Representam o maior número de crianças não alfabetizadas, o maior número de crianças sem registro de nascimento, o maior índice de crianças vítimas de mortalidade infantil, e o maior índice de crianças vítimas de violência sexual, duas vezes maior que outras crianças, segundo dados do IBGE.

Estamos diante de um patamar abaixo do fim da linha da violência, que caracteriza uma significativa parcela da infância brasileira.

Um contingente de crianças que se escora sob liames legais que se confundem com a garantia do direito fundamental à cultura, como se fosse possível estabelecer uma hierarquia entre os direitos fundamentais.

A questão é tão complexa que, ao se enfrentarem as causas da mortalidade infantil indígena, encontram-se falhas graves nas demarcações de terras, problemas socioeconômicos que se arrastam há mais de um século, o recrudescimento de tantos aspectos ligados à saúde, como alcoolismo, bem como, a deficiência de programas de proteção à saúde.

Em graus diferentes, dispersos em vários pontos do território brasileiro, os índios estão integrados à sociedade, e arbitrariedades têm sido praticadas, por vários segmentos, incluindo-se o jurídico, onde os operadores do direito têm receio de intervir, seja por desconhecimento de um assunto tão específico, ou seja pelo equívoco na interpretação do direito fundamental à cultura.

Certa vez, ouvi de um antropólogo que alguns índios esmolavam nas cidades, porque esta era sua natureza. Eram extrativistas sociais.

O propalado direito à cultura, que busca transformar em território intocado a intervenção para garantia de tantos direitos a este contingente específico, e que tem sido escudo para justificar a ausência de intervenções jurídicas, não anula o reconhecimento à evidente mutação desta cultura, por mera escolha dos representantes indígenas.

Toda cultura é dinâmica e está sujeita a mudanças de quem a constrói, e este princípio deve se aplicar também às culturas indígenas, embora seja fato que as mudanças para o bem dos povos indígenas gera polêmica e perseguição de agentes externos, alheios à realidade atual dos povos indígenas.

Pertenço a um Estado que abriga a segunda maior população indígena e, mesmo assim, essa população continua invisível, definhando silenciosamente, sob a sombra da perda de sua dignidade, provocada pelo confinamento em exíguo território.

A população Guarani Kaiowá, aglutinada nas imediações de Dourados, a segunda maior cidade do Estado, vive em território infinitamente menor do que o destinado ao cultivo do gado.

Vivem em situação tão extrema que, em 2012, pediram em uma carta aberta aos brancos, que fossem declarados mortos. Preferiam ser extintos a serem expulsos mais uma vez.

“Pedimos ao Governo e à Justiça Federal para não decretar a ordem de despejo/expulsão, mas decretar nossa morte coletiva e enterrar nós todos aqui. Pedimos, de uma vez por todas, para decretar nossa extinção/dizimação total, além de enviar vários tratores para cavar um grande buraco para jogar e enterrar nossos corpos. Este é o nosso pedido aos juízes federais”.

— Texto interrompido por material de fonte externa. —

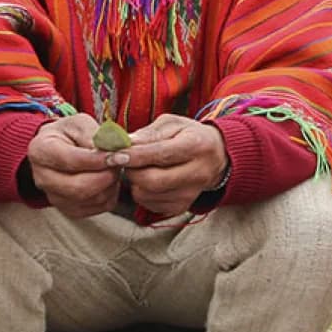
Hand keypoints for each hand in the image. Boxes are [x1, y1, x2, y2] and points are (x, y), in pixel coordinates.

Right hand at [26, 113, 119, 217]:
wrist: (60, 148)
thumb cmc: (70, 133)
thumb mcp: (81, 123)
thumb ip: (96, 136)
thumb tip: (112, 152)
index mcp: (41, 151)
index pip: (72, 161)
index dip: (100, 160)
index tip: (121, 156)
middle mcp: (42, 178)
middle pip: (79, 187)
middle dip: (107, 176)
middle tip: (120, 162)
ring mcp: (54, 196)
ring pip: (91, 199)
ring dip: (111, 184)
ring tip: (114, 168)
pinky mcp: (69, 209)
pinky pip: (98, 207)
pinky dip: (111, 194)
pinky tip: (109, 179)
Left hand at [113, 114, 227, 216]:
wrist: (217, 158)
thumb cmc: (190, 136)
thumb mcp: (173, 124)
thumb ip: (148, 133)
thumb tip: (124, 143)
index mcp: (196, 146)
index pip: (159, 154)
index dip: (133, 155)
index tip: (114, 153)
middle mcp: (197, 173)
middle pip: (151, 180)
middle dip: (131, 171)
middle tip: (126, 160)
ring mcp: (190, 193)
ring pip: (146, 194)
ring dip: (135, 182)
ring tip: (142, 168)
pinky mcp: (181, 206)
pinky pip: (149, 203)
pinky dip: (142, 192)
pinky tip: (150, 179)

Longe da terra de seus ancestrais, um índio não é índio. Não existe. Na tribo Guarani Kaiowá, uma das etnias em situação mais dramática do Brasil e talvez do mundo, ocorre o suicídio de um adolescente a cada seis dias, geralmente enforcado num pé de árvore, ante a falta de perspectiva de viver com dignidade no solo que foi de seus antepassados.

Na Bahia, certa vez ouvi de um colega o relato de que os Pataxós se embriagavam nas praças públicas das cidades vizinhas às tribos, enquanto as crianças choravam perambulando ao redor dos adultos, sem que o Conselho Tutelar pudesse intervir, pois raríssimas pessoas dominavam o idioma e a tribo é de reconhecida violência.

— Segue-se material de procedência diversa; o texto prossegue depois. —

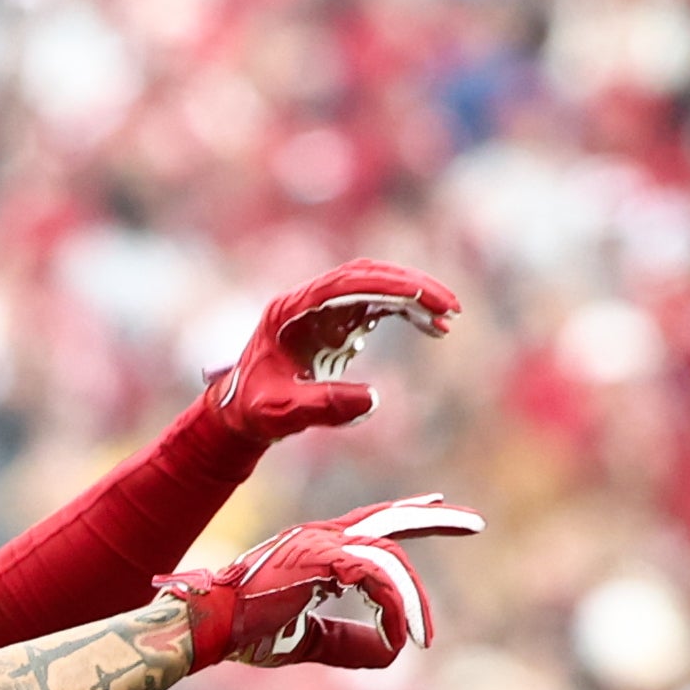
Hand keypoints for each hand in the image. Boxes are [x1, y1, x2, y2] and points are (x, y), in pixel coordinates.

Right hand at [156, 496, 478, 671]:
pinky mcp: (321, 559)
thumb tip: (391, 654)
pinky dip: (396, 607)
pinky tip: (403, 637)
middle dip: (434, 519)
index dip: (409, 515)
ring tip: (427, 636)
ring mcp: (321, 543)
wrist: (208, 625)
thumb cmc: (246, 631)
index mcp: (318, 547)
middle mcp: (322, 536)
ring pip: (390, 557)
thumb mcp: (307, 640)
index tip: (439, 505)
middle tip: (474, 522)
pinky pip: (378, 578)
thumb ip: (346, 642)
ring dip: (414, 599)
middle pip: (390, 519)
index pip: (374, 525)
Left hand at [209, 261, 459, 442]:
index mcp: (290, 309)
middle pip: (366, 275)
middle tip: (451, 308)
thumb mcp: (281, 414)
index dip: (386, 284)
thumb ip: (322, 407)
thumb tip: (373, 399)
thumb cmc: (253, 412)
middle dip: (411, 286)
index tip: (422, 295)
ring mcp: (323, 310)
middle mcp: (308, 301)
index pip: (345, 283)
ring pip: (375, 287)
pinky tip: (430, 328)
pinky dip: (404, 312)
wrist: (237, 414)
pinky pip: (376, 306)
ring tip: (447, 321)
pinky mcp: (335, 323)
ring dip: (413, 297)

Tratamos, pois, de direitos fundamentais violados a céu aberto e sob os olhos do sistema de garantias.

As instituições do sistema de Justiça, que compõe o sistema de garantias do Estatuto da Criança e do Adolescente, não podem subsumir-se e calar-se inerte perante tão brutal e complexa realidade.

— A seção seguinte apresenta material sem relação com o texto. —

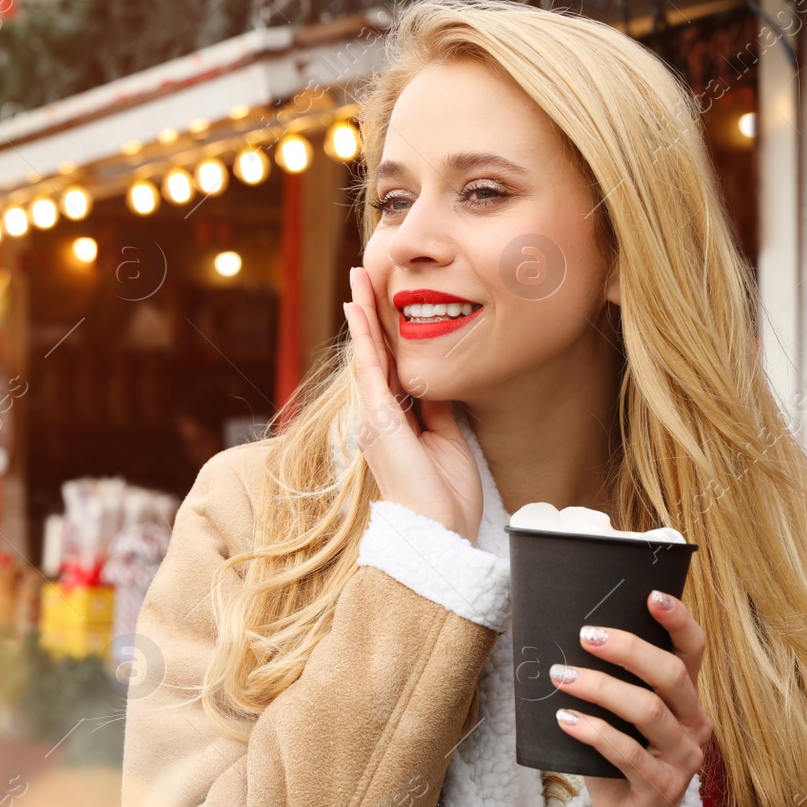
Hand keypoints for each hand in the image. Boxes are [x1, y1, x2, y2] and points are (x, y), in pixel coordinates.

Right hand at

Mais do que uma questão de conflitos pela terra, a questão indígena deve demandar gentileza, respeito, solidariedade e seriedade, uma postura que precisa ser enfrentada com coragem e determinação por todo operador do direito que estiver em contato com a população indígena.

Ariadne Cantú é procuradora, coordenadora das procuradorias de interesses difusos e coletivos, e conselheira do Conselho Superior do MP-MS. Integrante do MPD.